Reprise du tourisme, taux de satisfaction élevé de la clientèle (96 p. 100 se dit satisfaite ou très satisfaite), contribution importante au Trésor québécois, les casinos québécois ont tout pour plaire aux contribuables. De plus, personne n'a noté quelque hausse de la criminalité que ce soit. Pourtant, le Casino continue d'être la cible de critiques. Pourquoi une si mauvaise presse? Sans doute les journalistes ont-ils du mal à se faire à l'idée que l'État soit tenancier de salles de jeu.
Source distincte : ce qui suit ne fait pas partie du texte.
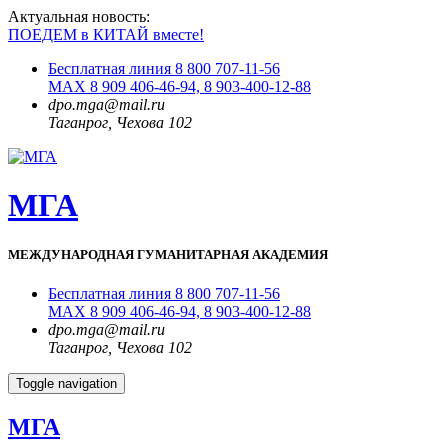
Актуальная новость:
ПОЕДЕМ в КИТАЙ вместе!
Бесплатная линия 8 800 707-11-56
MAX 8 909 406-46-94, 8 903-400-12-88
dpo.mga@mail.ru
Таганрог, Чехова 102
МГА
МЕЖДУНАРОДНАЯ ГУМАНИТАРНАЯ АКАДЕМИЯ
Бесплатная линия 8 800 707-11-56
MAX 8 909 406-46-94, 8 903-400-12-88
dpo.mga@mail.ru
Таганрог, Чехова 102
Toggle navigation
МГА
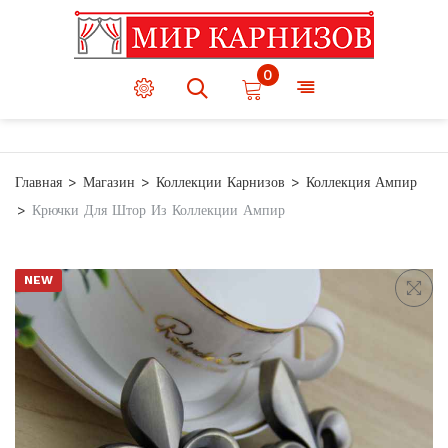
0
Главная
Магазин
Коллекции Карнизов
Коллекция Ампир
Крючки Для Штор Из Коллекции Ампир
NEW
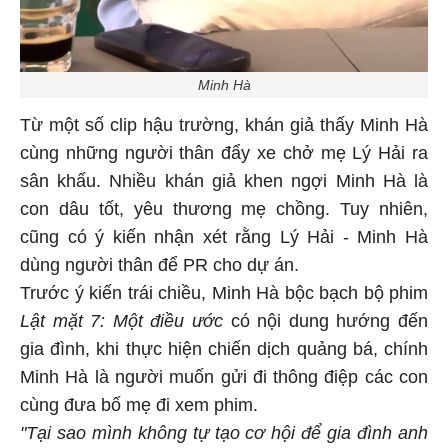
Minh Hà
Từ một số clip hậu trường, khán giả thấy Minh Hà
cùng những người thân đẩy xe chở mẹ Lý Hải ra
sân khấu. Nhiều khán giả khen ngợi Minh Hà là
con dâu tốt, yêu thương mẹ chồng. Tuy nhiên,
cũng có ý kiến nhận xét rằng Lý Hải - Minh Hà
dùng người thân để PR cho dự án.
Trước ý kiến trái chiều, Minh Hà bộc bạch bộ phim
Lật mặt 7: Một điều ước
có nội dung hướng đến
gia đình, khi thực hiện chiến dịch quảng bá, chính
Minh Hà là người muốn gửi đi thông điệp các con
cùng đưa bố mẹ đi xem phim.
"Tại sao mình không tự tạo cơ hội để gia đình anh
Marcel Adam, dans un article paru dans La Presse du 31 août 1993, rappelait que Bing Crosby avait refusé des ponts d'or pour aller chanter à Las Vegas parce qu'il se faisait un cas de conscience de la possibilité qu'une admiratrice ou un admirateur attiré par lui se ruine à cause du jeu. <<Cet excessif scrupule, écrit le chroniqueur, fait paraître particulièrement honteuse l'attitude du gouvernement du Québec qui a fait une vertu d'un vice après s'être substitué au monde interlope pour exploiter à son avantage et avec la même âpreté au gain le goût du jeu, en étatisant les loteries et en créant les casinos.>> Le gouvernement, comme l'écrit Marcel Adam, est-il en train de se transformer en véritable bandit ou, comme semble le penser Vincent Trudel, il adapte simplement son activité aux valeurs en cours dans la société québécoise d'aujourd'hui? À vous de faire vos jeux!